Submitted by marieke on Mon, 10/01/2018 - 15:12

Tania 6 ans essaie de hisser sa soeur Natacha de Montmollin 8 ans sur un caillou

Un jour, j’ai rencontré à une place de jeu une maman avec son fils non-voyant de 4 ans. J’étais accompagnée de mes 2 filles, ma fille non-voyante Natacha et sa soeur, elles avaient 7 et 5 ans à cet époque. Mes filles sont allées vers les jeux, la maman les regardait partir et m’a dit que son mari et elle avaient décidé de ne pas avoir d’autres enfants, afin de pouvoir s’occuper pleinement de leur fils.

 

Je ne partage pas cet avis, je pense au contraire qu’un frère ou une soeur apporte beaucoup à un enfant avec un handicap. Natacha a appris beaucoup de choses de sa soeur, mais sa soeur aussi d’elle, elles ont grandi ensemble et ceci a été favorable pour l’une comme pour l’autre.

 

Natacha de Montmollin s’est rendu compte petit à petit de la différence entre elle et sa soeur, que sa soeur voyait, mais sans sentir de la jalousie. Natacha a joué son rôle de grande soeur avec passion. J’avais l’habitude de lui lire des histoires, et Natacha, le jour après, « lisait » le livre à sa soeur. Cela a développé sa mémoire, et lui est encore utile maintenant!

 

Elles ont toujours beaucoup joué ensemble et Natacha est restée la grande soeur, même si parfois elle avait besoin de sa petite soeur. J’ai toujours cherché à acheter des jeux et jouets adaptés aux handicapés de la vue, ou je les ai adaptés.

 

Un jour, nous étions en promenade, et il y avait des chevaux dans un pré. Tania, 3 ans, partait en courant pour les voir de plus près, mais elle s’est arrêtée après quelques mètres, a tapé avec sa main contre sa jambe comme je le faisais toujours, a tendu son bras et a dit, viens, il y a des chevaux.
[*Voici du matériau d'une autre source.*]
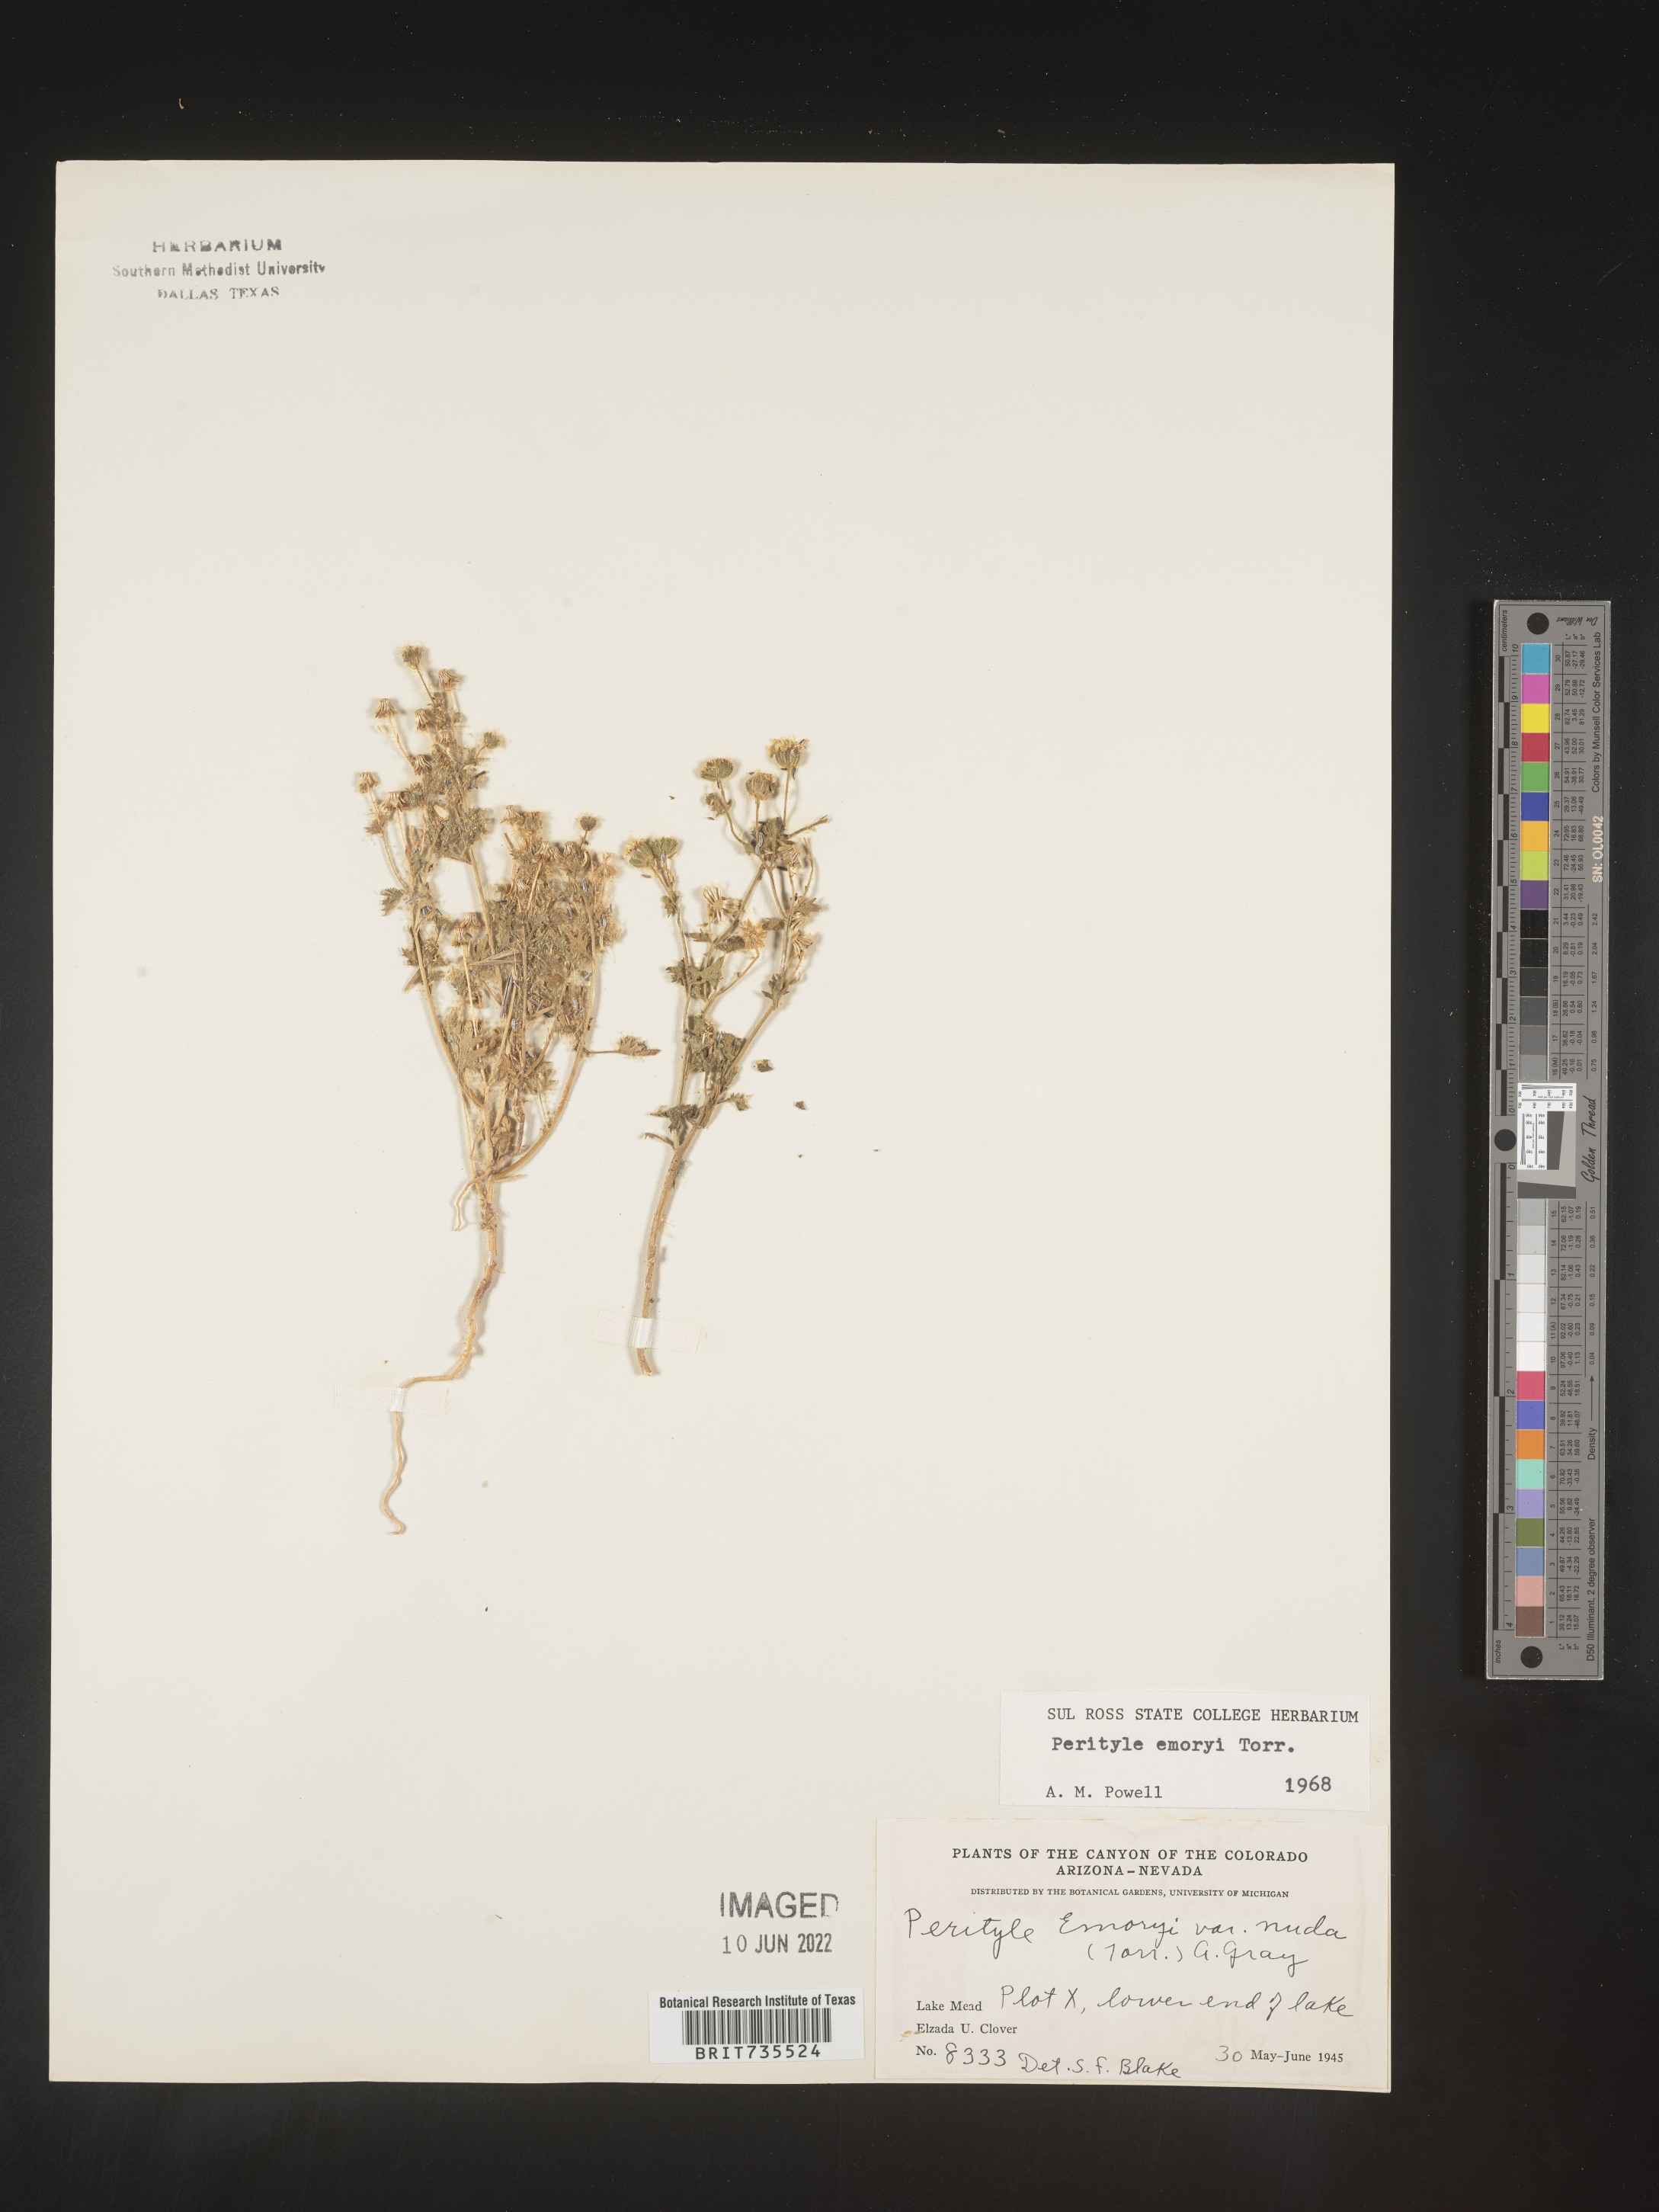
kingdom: Plantae
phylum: Tracheophyta
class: Magnoliopsida
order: Asterales
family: Asteraceae
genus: Perityle
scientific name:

Elle avait compris ce que signifiait le handicap de sa soeur.

 

D’autres choses se sont mises en place, tout naturellement. Tania s’est rapidement rendu compte que si elle disait à sa soeur « donne-moi ce truc là-bas », la réponse était invariablement « tu veux quoi? ». Alors elle a aussi pris l’habitude de nommer les objets et les endroits.

 

Nous allions au cinéma ensemble, Natacha au milieu, et nous lui racontions ce qui se passait à l’écran. Plus tard, elles y allaient ensemble, avec beaucoup de plaisir.

 

Maintenant que mes 2 filles sont adultes et mamans à leur tour, je suis contente qu’elles aient pu grandir ensemble, et pas comme enfant unique.